Configuration/Dependencies

  • External dependencies:
    • requests
    • beautifulsoup4 (bs4)
    • naas_abi_core (logger, Integration base classes, cache, storage utilities)
    • naas_abi_marketplace.applications.google_search.ABIModule
  • Google Programmable Search Engine requirements:
    • Valid API key (api_key)
    • Search Engine ID (search_engine_id, cx)
  • Caching:
    • Uses a filesystem cache created via CacheFactory.CacheFS_find_storage(subpath="google_search")
    • TTL: 1 day for both search results and extracted content.

Usage

Basic integration usage

from naas_abi_marketplace.applications.google_search.integrations.GoogleProgrammableSearchEngineIntegration import (
GoogleProgrammableSearchEngineIntegration,
GoogleProgrammableSearchEngineIntegrationConfiguration,
)

config = GoogleProgrammableSearchEngineIntegrationConfiguration(
api_key="YOUR_GOOGLE_API_KEY",
search_engine_id="YOUR_CSE_ID",
)

g = GoogleProgrammableSearchEngineIntegration(config)
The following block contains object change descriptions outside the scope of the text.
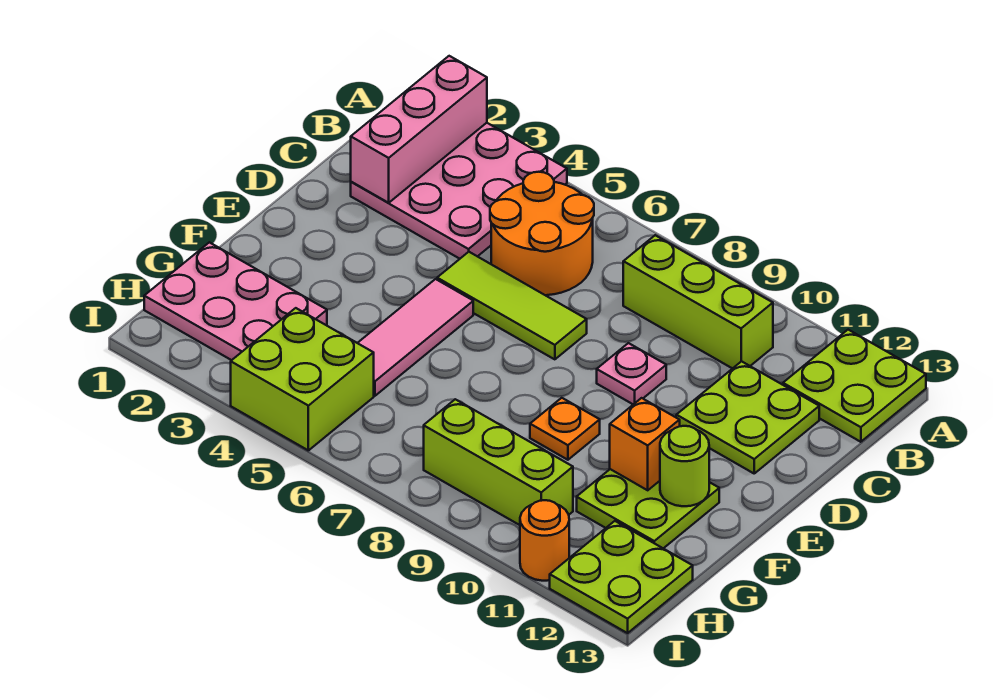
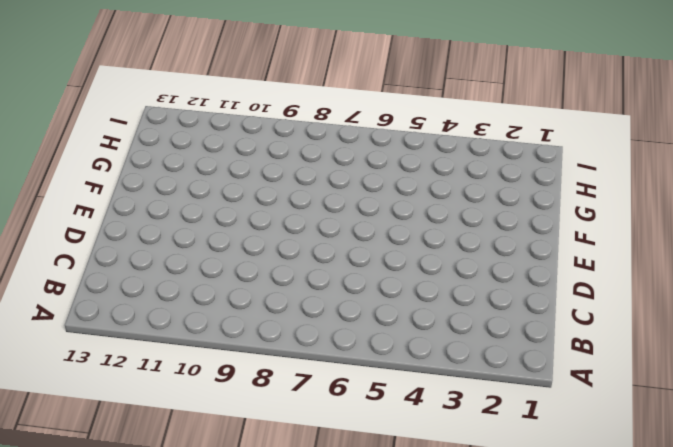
none -> pink 3x3 plate [351,123,567,259]
none -> lime 2x2 plate [783,330,926,442]
none -> orange 2x2 round brick [490,172,594,295]

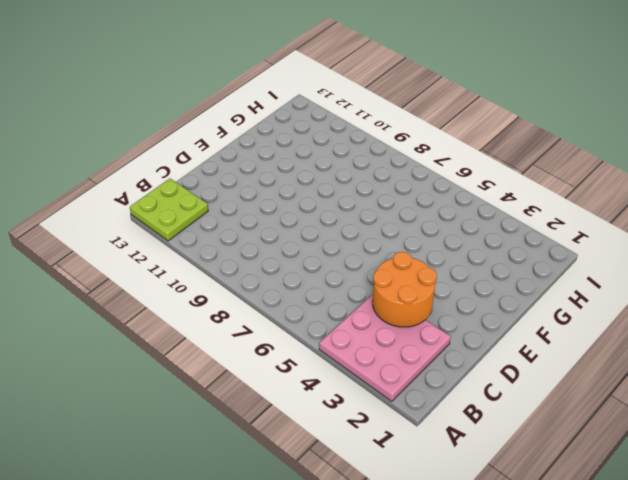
orange 2x2 round brick [372,252,437,327] -> orange 2x2 round brick moved to [490,172,594,295]
none -> lime 1x3 brick [623,235,773,369]
none -> lime 2x2 plate [676,361,819,473]
none -> lime 1x3 tile [437,252,587,359]

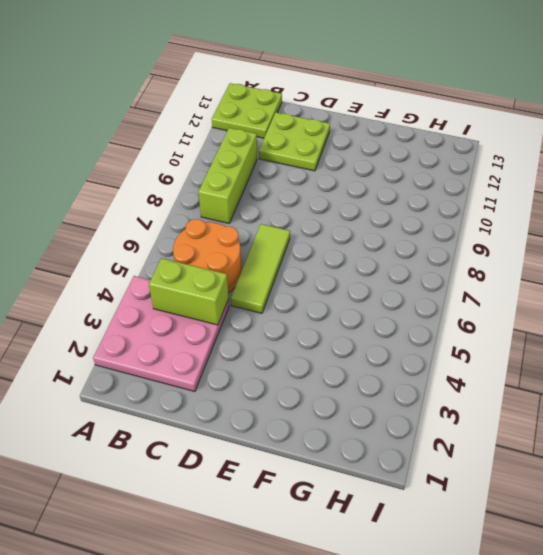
lime 1x2 brick [149,258,229,325] -> none
none -> pink 1x1 plate [597,343,666,404]
none -> pink 1x3 tile [358,279,473,396]
none -> orange 1x1 plate [530,398,600,460]

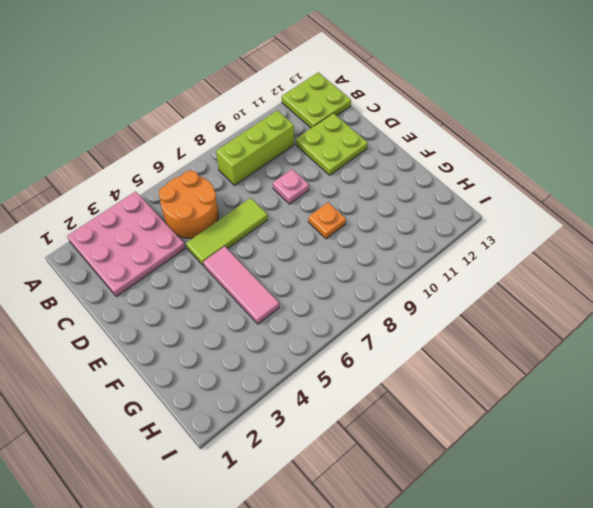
none -> lime 2x2 plate [577,469,719,548]
none -> pink 2x3 plate [144,242,327,360]
none -> lime 2x2 brick [231,308,374,450]

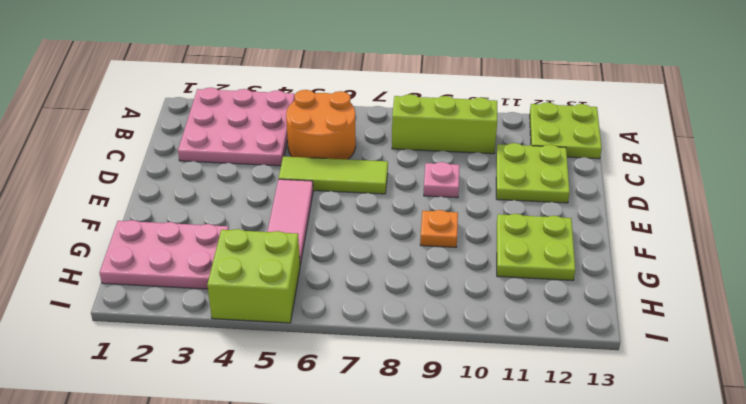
none -> lime 1x3 brick [424,399,573,525]
none -> lime 2x2 plate [550,521,693,633]
none -> orange 1x1 round brick [520,500,569,581]

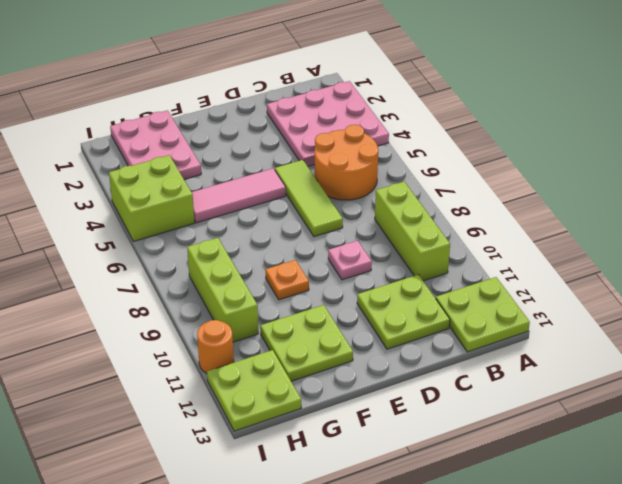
none -> pink 1x3 brick [351,56,487,203]
none -> orange 1x1 brick [610,398,680,490]
none -> lime 1x1 round brick [660,426,709,506]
items = g.query("site:example.com documentation", num_results=5)
print(items[0].get("title"), items[0].get("link"))

text = g.extract_content("https://www.example.com/")
print(text[:200])

LangChain tools

from naas_abi_marketplace.applications.google_search.integrations.GoogleProgrammableSearchEngineIntegration import (
as_tools,
GoogleProgrammableSearchEngineIntegrationConfiguration,
)

config = GoogleProgrammableSearchEngineIntegrationConfiguration(
api_key="YOUR_GOOGLE_API_KEY",
search_engine_id="YOUR_CSE_ID",
)

tools = as_tools(config)
# tools[0].name == "googlesearch_query"
# tools[1].name == "googlesearch_extract_content_from_url"

Caveats

  • query() pagination logic overwrites items each loop iteration; it does not accumulate results across pages. The returned list (and saved JSON) will reflect only the last fetched page’s items.
  • query() stops on non-200 responses (logs error and breaks) and still saves whatever items currently holds.
  • extract_content() may fail on non-HTML pages or blocked sites; it logs and re-raises exceptions.
  • Filenames/folder names are derived from a “cleaned” query/URL (non-word characters removed, spaces → underscores), which may cause collisions for different inputs that clean to the same string.